··· SUPPLIED ENTRIES ···
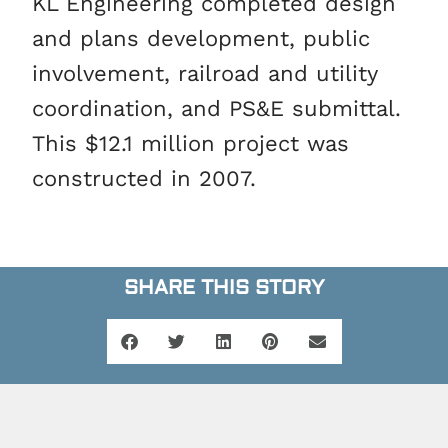
KL Engineering completed design
and plans development, public
involvement, railroad and utility
coordination, and PS&E submittal.
This $12.1 million project was
constructed in 2007.
SHARE THIS STORY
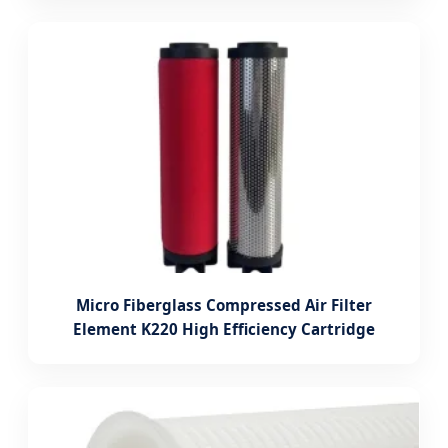
Micro Fiberglass Compressed Air Filter
Element K220 High Efficiency Cartridge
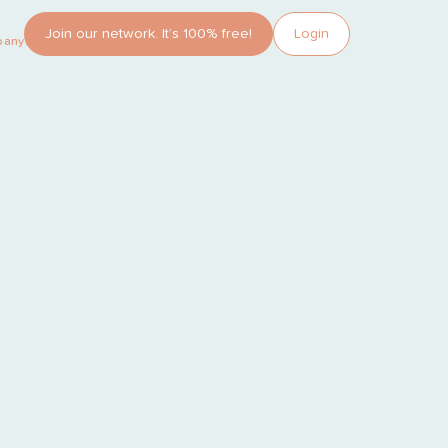
Join our network. It’s 100% free!
Login
pany?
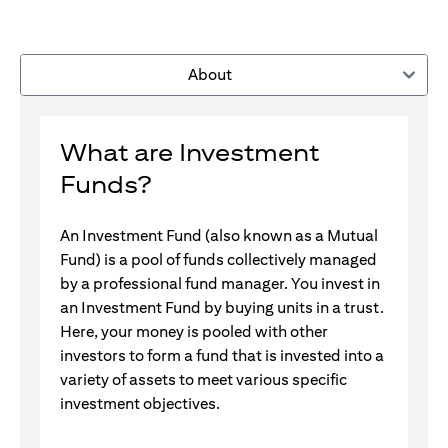
About
What are Investment
Funds?
An Investment Fund (also known as a Mutual
Fund) is a pool of funds collectively managed
by a professional fund manager. You invest in
an Investment Fund by buying units in a trust.
Here, your money is pooled with other
investors to form a fund that is invested into a
variety of assets to meet various specific
investment objectives.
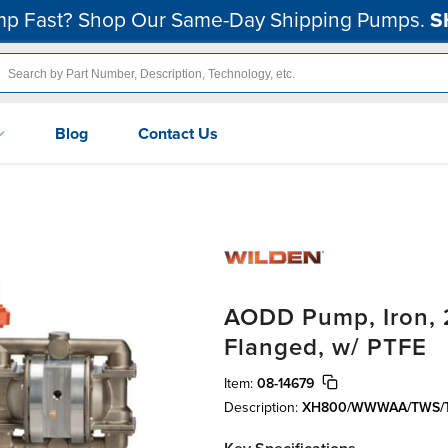
p Fast? Shop Our Same-Day Shipping Pumps.
S
Blog
Contact Us
AODD Pump, Iron, 2
Flanged, w/ PTFE
Item:
08-14679
Description:
XH800/WWWAA/TWS/T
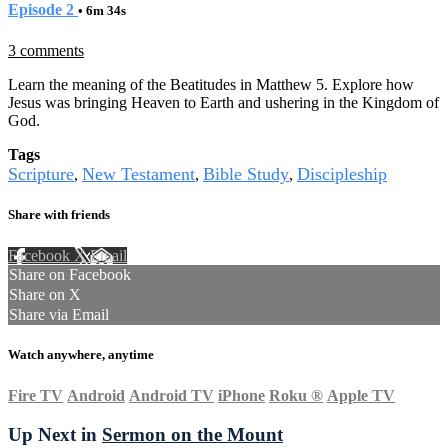
Episode 2
• 6m 34s
3 comments
Learn the meaning of the Beatitudes in Matthew 5. Explore how
Jesus was bringing Heaven to Earth and ushering in the Kingdom of
God.
Tags
Scripture
New Testament
Bible Study
Discipleship
,
,
,
Share with friends
Facebook
X
Email
Share on Facebook
Share on X
Share via Email
Watch anywhere, anytime
Fire TV
Android
Android TV
iPhone
Roku
®
Apple TV
Up Next in
Sermon on the Mount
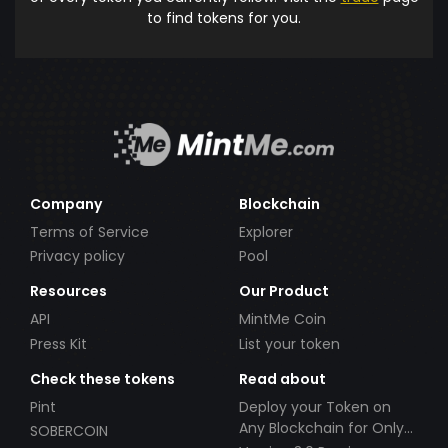
to find tokens for you.
Company
Blockchain
Terms of Service
Explorer
Privacy policy
Pool
Resources
Our Product
API
MintMe Coin
Press Kit
List your token
Check these tokens
Read about
Pint
Deploy your Token on
Any Blockchain for Only
SOBERCOIN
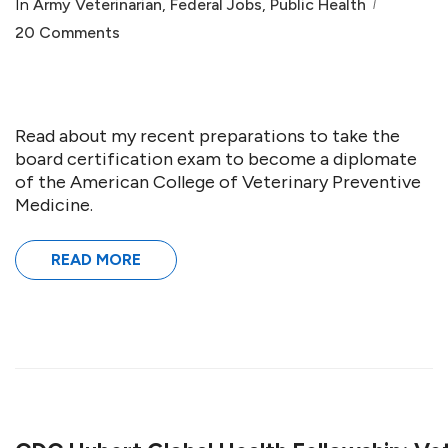
In
Army Veterinarian
,
Federal Jobs
,
Public Health
20 Comments
Read about my recent preparations to take the
board certification exam to become a diplomate
of the American College of Veterinary Preventive
Medicine.
READ MORE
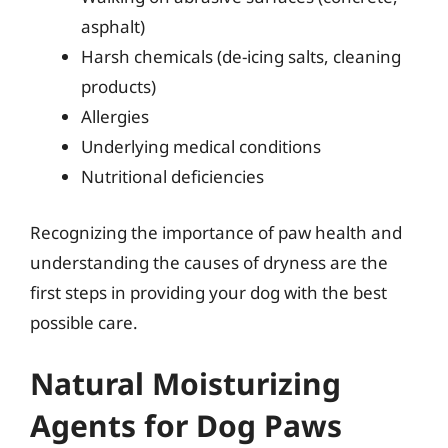
asphalt)
Harsh chemicals (de-icing salts, cleaning
products)
Allergies
Underlying medical conditions
Nutritional deficiencies
Recognizing the importance of paw health and
understanding the causes of dryness are the
first steps in providing your dog with the best
possible care.
Natural Moisturizing
Agents for Dog Paws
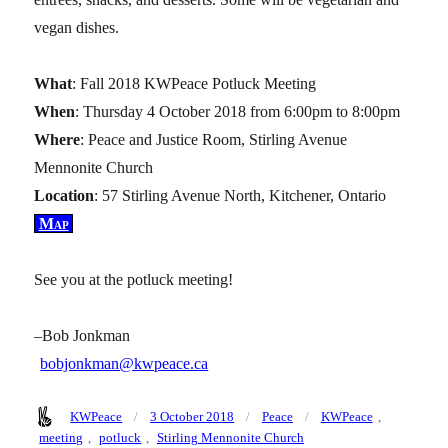
vegan dishes.
What
: Fall 2018 KWPeace Potluck Meeting
When
: Thursday 4 October 2018 from 6:00pm to 8:00pm
Where
: Peace and Justice Room, Stirling Avenue
Mennonite Church
Location
: 57 Stirling Avenue North, Kitchener, Ontario
Map
See you at the potluck meeting!
–Bob Jonkman
bobjonkman@kwpeace.ca
Author
Posted
Categories
Tags
KWPeace
3 October 2018
Peace
KWPeace
,
on
meeting
,
potluck
,
Stirling Mennonite Church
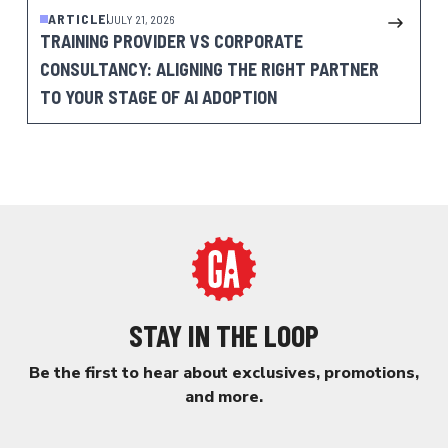
ARTICLE
JULY 21, 2026
TRAINING PROVIDER VS CORPORATE
CONSULTANCY: ALIGNING THE RIGHT PARTNER
TO YOUR STAGE OF AI ADOPTION
STAY IN THE LOOP
Be the first to hear about exclusives, promotions,
and more.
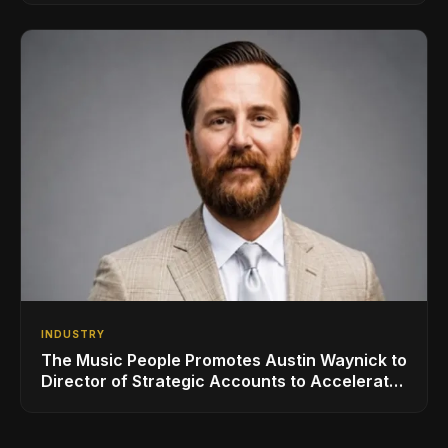
INDUSTRY
The Music People Promotes Austin Waynick to
Director of Strategic Accounts to Accelerate
AVL Growth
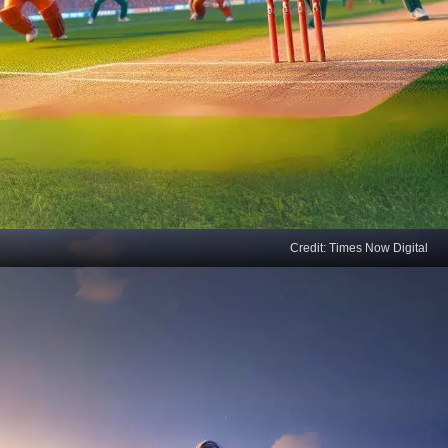
Credit: Times Now Digital
Jiraiya's Cricket Chronicle
Jiraiya, the legendary ninja and storyteller, spins a
new tale on the cricket pitch, where every hit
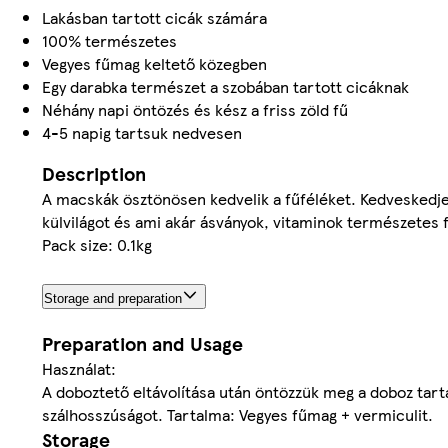
Lakásban tartott cicák számára
100% természetes
Vegyes fűmag keltető közegben
Egy darabka természet a szobában tartott cicáknak
Néhány napi öntözés és kész a friss zöld fű
4-5 napig tartsuk nedvesen
Description
A macskák ösztönösen kedvelik a fűféléket. Kedveskedje
külvilágot és ami akár ásványok, vitaminok természetes f
Pack size: 0.1kg
Storage and preparation
Preparation and Usage
Használat:
A doboztető eltávolítása után öntözzük meg a doboz tarta
szálhosszúságot. Tartalma: Vegyes fűmag + vermiculit.
Storage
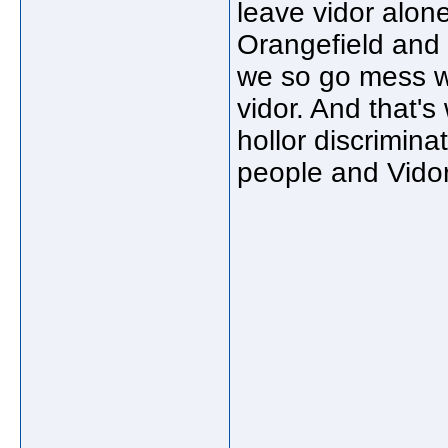
leave vidor alone 
Orangefield and
we so go mess wi
vidor. And that'
hollor discrimina
people and Vidor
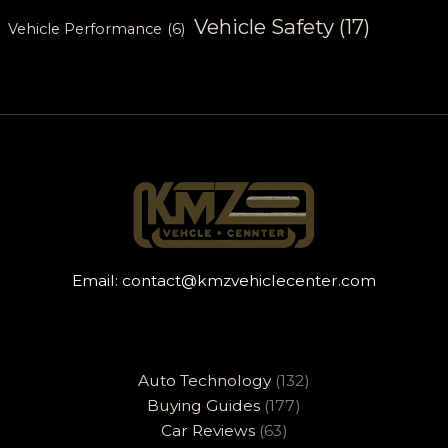
Vehicle Safety
(17)
Vehicle Performance
(6)
Email:
contact@kmzvehiclecenter.com
Auto Technology
(132)
Buying Guides
(177)
Car Reviews
(63)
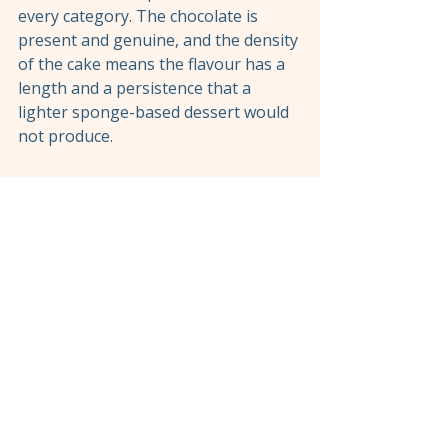
every category. The chocolate is 
present and genuine, and the density 
of the cake means the flavour has a 
length and a persistence that a 
lighter sponge-based dessert would 
not produce.
If your table is in the mood for 
something rich after a lighter spread 
of sharing plates, this is the right 
call. If you have had the meat platter 
and several cocktails and you are 
looking for a dessert that does not 
add significantly to the weight of the 
meal, the orange cake is the better 
choice. Both answers are correct 
depending on where the evening has 
gone.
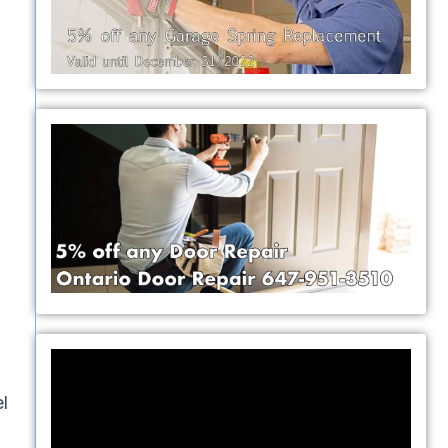
Video
Player
l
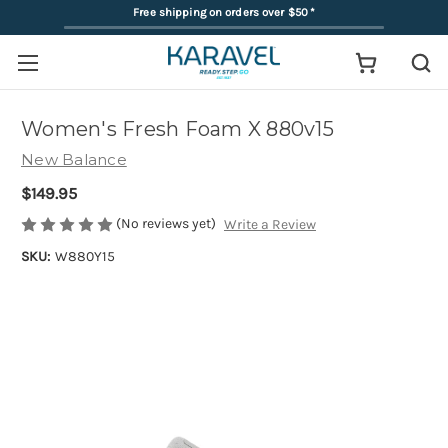
Free shipping on orders over $50
*
Women's Fresh Foam X 880v15
New Balance
$149.95
(No reviews yet)
Write a Review
SKU:
W880Y15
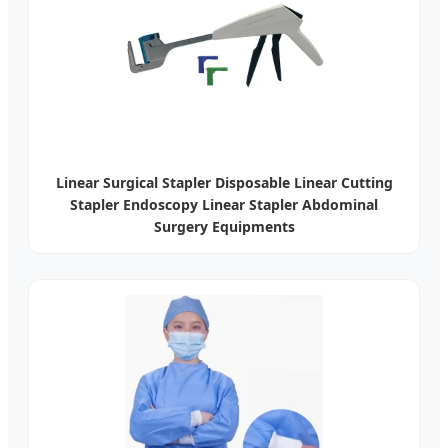
Linear Surgical Stapler Disposable Linear Cutting
Stapler Endoscopy Linear Stapler Abdominal
Surgery Equipments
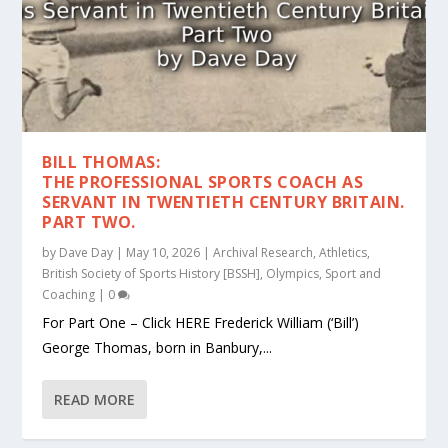
BILL THOMAS:
THE PROFESSIONAL SPORTS COACH AS
SERVANT IN TWENTIETH CENTURY BRITAIN.
PART TWO.
by
Dave Day
|
May 10, 2026
|
Archival Research
,
Athletics
,
British Society of Sports History [BSSH]
,
Olympics
,
Sport and
Coaching
|
0
For Part One – Click HERE Frederick William (‘Bill’)
George Thomas, born in Banbury,...
READ MORE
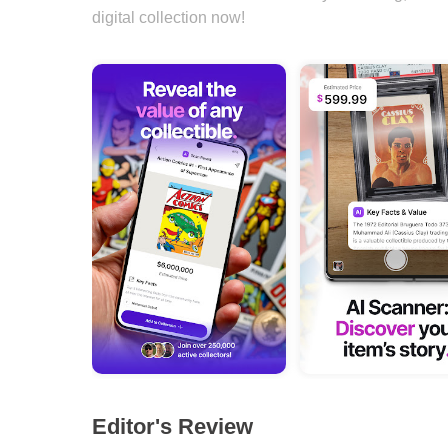
digital collection now!
Editor's Review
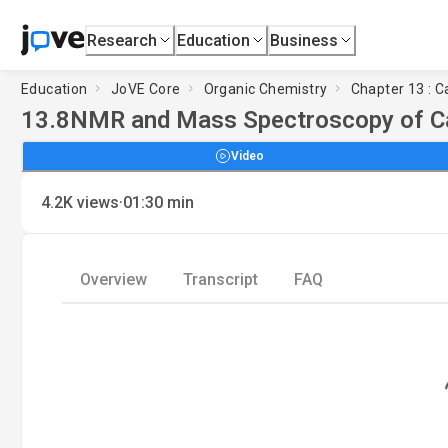
Research
Education
Business
Education
JoVE Core
Organic Chemistry
Chapter 13 : C
13.8
NMR and Mass Spectroscopy of Ca
Video
·
4.2K
views
01:30
min
Overview
Transcript
FAQ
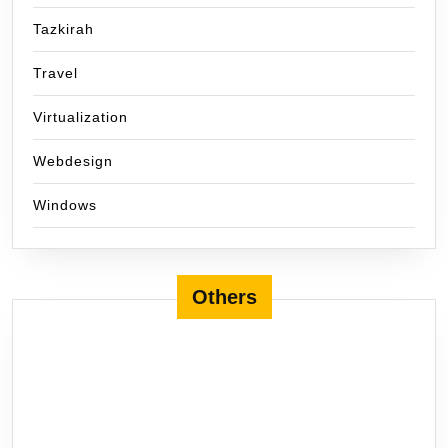
Tazkirah
Travel
Virtualization
Webdesign
Windows
Others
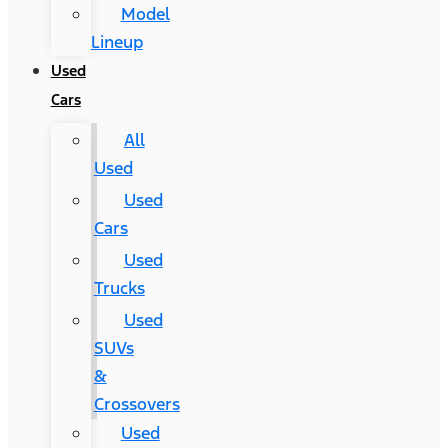
Model
Lineup
Used
Cars
All
Used
Used
Cars
Used
Trucks
Used
SUVs
&
Crossovers
Used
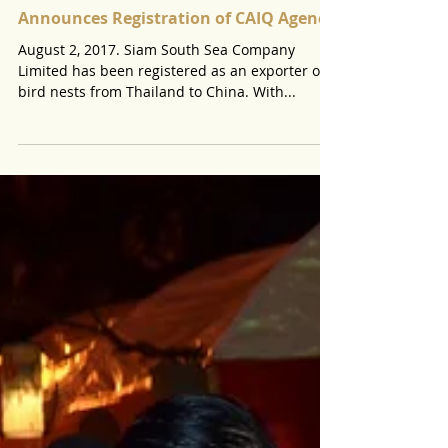
Announces Registration of CAIQ Agency
August 2, 2017. Siam South Sea Company
Limited has been registered as an exporter of
bird nests from Thailand to China. With...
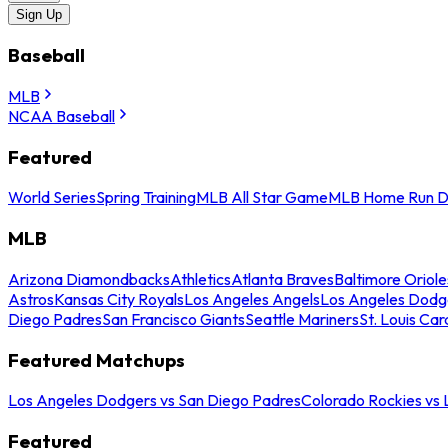
Sign Up
Baseball
MLB
NCAA Baseball
Featured
World Series
Spring Training
MLB All Star Game
MLB Home Run D
MLB
Arizona Diamondbacks
Athletics
Atlanta Braves
Baltimore Oriole
Astros
Kansas City Royals
Los Angeles Angels
Los Angeles Dodg
Diego Padres
San Francisco Giants
Seattle Mariners
St. Louis Car
Featured Matchups
Los Angeles Dodgers vs San Diego Padres
Colorado Rockies vs
Featured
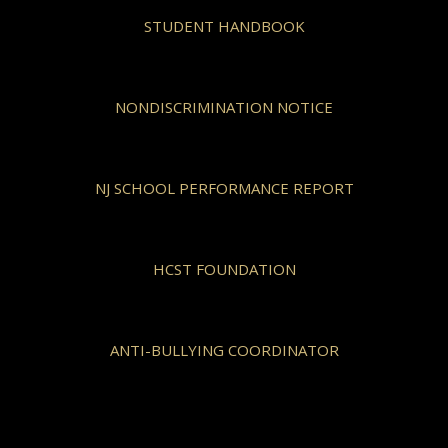
STUDENT HANDBOOK
NONDISCRIMINATION NOTICE
NJ SCHOOL PERFORMANCE REPORT
HCST FOUNDATION
ANTI-BULLYING COORDINATOR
···
WRITTEN TASK:
Where a picture appears in the data, omit it; restate the rest word for word.

SOLVED PROBLEM:
KL Engineering completed design
and plans development, public
involvement, railroad and utility
coordination, and PS&E submittal.
This $12.1 million project was
constructed in 2007.
SHARE THIS STORY
Micro Fiberglass Compressed Air Filter
Element K220 High Efficiency Cartridge
Join our network. It’s 100% free!
Login
pany?
About
What are Investment
Funds?
An Investment Fund (also known as a Mutual
Fund) is a pool of funds collectively managed
by a professional fund manager. You invest in
an Investment Fund by buying units in a trust.
Here, your money is pooled with other
investors to form a fund that is invested into a
variety of assets to meet various specific
investment objectives.
p Fast? Shop Our Same-Day Shipping Pumps.
S
Blog
Contact Us
AODD Pump, Iron, 2
Flanged, w/ PTFE
Item:
08-14679
Description:
XH800/WWWAA/TWS/T
Episode 2
• 6m 34s
3 comments
Learn the meaning of the Beatitudes in Matthew 5. Explore how
Jesus was bringing Heaven to Earth and ushering in the Kingdom of
God.
Tags
Scripture
New Testament
Bible Study
Discipleship
,
,
,
Share with friends
Facebook
X
Email
Share on Facebook
Share on X
Share via Email
Watch anywhere, anytime
Fire TV
Android
Android TV
iPhone
Roku
®
Apple TV
Up Next in
Sermon on the Mount
to find tokens for you.
Company
Blockchain
Terms of Service
Explorer
Privacy policy
Pool
Resources
Our Product
API
MintMe Coin
Press Kit
List your token
Check these tokens
Read about
Pint
Deploy your Token on
Any Blockchain for Only
SOBERCOIN
In
Army Veterinarian
,
Federal Jobs
,
Public Health
20 Comments
Read about my recent preparations to take the
board certification exam to become a diplomate
of the American College of Veterinary Preventive
Medicine.
READ MORE
asphalt)
Harsh chemicals (de-icing salts, cleaning
products)
Allergies
Underlying medical conditions
Nutritional deficiencies
Recognizing the importance of paw health and
understanding the causes of dryness are the
first steps in providing your dog with the best
possible care.
Natural Moisturizing
Agents for Dog Paws
vegan dishes.
What
: Fall 2018 KWPeace Potluck Meeting
When
: Thursday 4 October 2018 from 6:00pm to 8:00pm
Where
: Peace and Justice Room, Stirling Avenue
Mennonite Church
Location
: 57 Stirling Avenue North, Kitchener, Ontario
Map
See you at the potluck meeting!
–Bob Jonkman
bobjonkman@kwpeace.ca
Author
Posted
Categories
Tags
KWPeace
3 October 2018
Peace
KWPeace
,
on
meeting
,
potluck
,
Stirling Mennonite Church
ARTICLE
JULY 21, 2026
TRAINING PROVIDER VS CORPORATE
CONSULTANCY: ALIGNING THE RIGHT PARTNER
TO YOUR STAGE OF AI ADOPTION
STAY IN THE LOOP
Be the first to hear about exclusives, promotions,
and more.
INDUSTRY
The Music People Promotes Austin Waynick to
Director of Strategic Accounts to Accelerate
AVL Growth
Credit: Times Now Digital
Jiraiya's Cricket Chronicle
Jiraiya, the legendary ninja and storyteller, spins a
new tale on the cricket pitch, where every hit
Lakásban tartott cicák számára
100% természetes
Vegyes fűmag keltető közegben
Egy darabka természet a szobában tartott cicáknak
Néhány napi öntözés és kész a friss zöld fű
4-5 napig tartsuk nedvesen
Description
A macskák ösztönösen kedvelik a fűféléket. Kedveskedje
külvilágot és ami akár ásványok, vitaminok természetes f
Pack size: 0.1kg
Storage and preparation
Preparation and Usage
Használat:
A doboztető eltávolítása után öntözzük meg a doboz tarta
szálhosszúságot. Tartalma: Vegyes fűmag + vermiculit.
Storage
leave vidor alone 
Orangefield and
we so go mess wi
vidor. And that'
hollor discrimina
people and Vidor
Vehicle Safety
(17)
Vehicle Performance
(6)
Email:
contact@kmzvehiclecenter.com
Auto Technology
(132)
Buying Guides
(177)
Car Reviews
(63)
every category. The chocolate is 
present and genuine, and the density 
of the cake means the flavour has a 
length and a persistence that a 
lighter sponge-based dessert would 
not produce.
If your table is in the mood for 
something rich after a lighter spread 
of sharing plates, this is the right 
call. If you have had the meat platter 
and several cocktails and you are 
looking for a dessert that does not 
add significantly to the weight of the 
meal, the orange cake is the better 
choice. Both answers are correct 
depending on where the evening has 
gone.
Video
Player
l
Free shipping on orders over $50
*
Women's Fresh Foam X 880v15
New Balance
$149.95
(No reviews yet)
Write a Review
SKU:
W880Y15
Linear Surgical Stapler Disposable Linear Cutting
Stapler Endoscopy Linear Stapler Abdominal
Surgery Equipments
BILL THOMAS:
THE PROFESSIONAL SPORTS COACH AS
SERVANT IN TWENTIETH CENTURY BRITAIN.
PART TWO.
by
Dave Day
|
May 10, 2026
|
Archival Research
,
Athletics
,
British Society of Sports History [BSSH]
,
Olympics
,
Sport and
Coaching
|
0
For Part One – Click HERE Frederick William (‘Bill’)
George Thomas, born in Banbury,...
READ MORE
digital collection now!
Editor's Review
Research
Education
Business
Education
JoVE Core
Organic Chemistry
Chapter 13 : C
13.8
NMR and Mass Spectroscopy of Ca
Video
·
4.2K
views
01:30
min
Overview
Transcript
FAQ
Tazkirah
Travel
Virtualization
Webdesign
Windows
Others
Model
Lineup
Used
Cars
All
Used
Used
Cars
Used
Trucks
Used
SUVs
&
Crossovers
Used
Announces Registration of CAIQ Agency
August 2, 2017. Siam South Sea Company
Limited has been registered as an exporter of
bird nests from Thailand to China. With...
Sign Up
Baseball
MLB
NCAA Baseball
Featured
World Series
Spring Training
MLB All Star Game
MLB Home Run D
MLB
Arizona Diamondbacks
Athletics
Atlanta Braves
Baltimore Oriole
Astros
Kansas City Royals
Los Angeles Angels
Los Angeles Dodg
Diego Padres
San Francisco Giants
Seattle Mariners
St. Louis Car
Featured Matchups
Los Angeles Dodgers vs San Diego Padres
Colorado Rockies vs
Featured
STUDENT HANDBOOK
NONDISCRIMINATION NOTICE
NJ SCHOOL PERFORMANCE REPORT
HCST FOUNDATION
ANTI-BULLYING COORDINATOR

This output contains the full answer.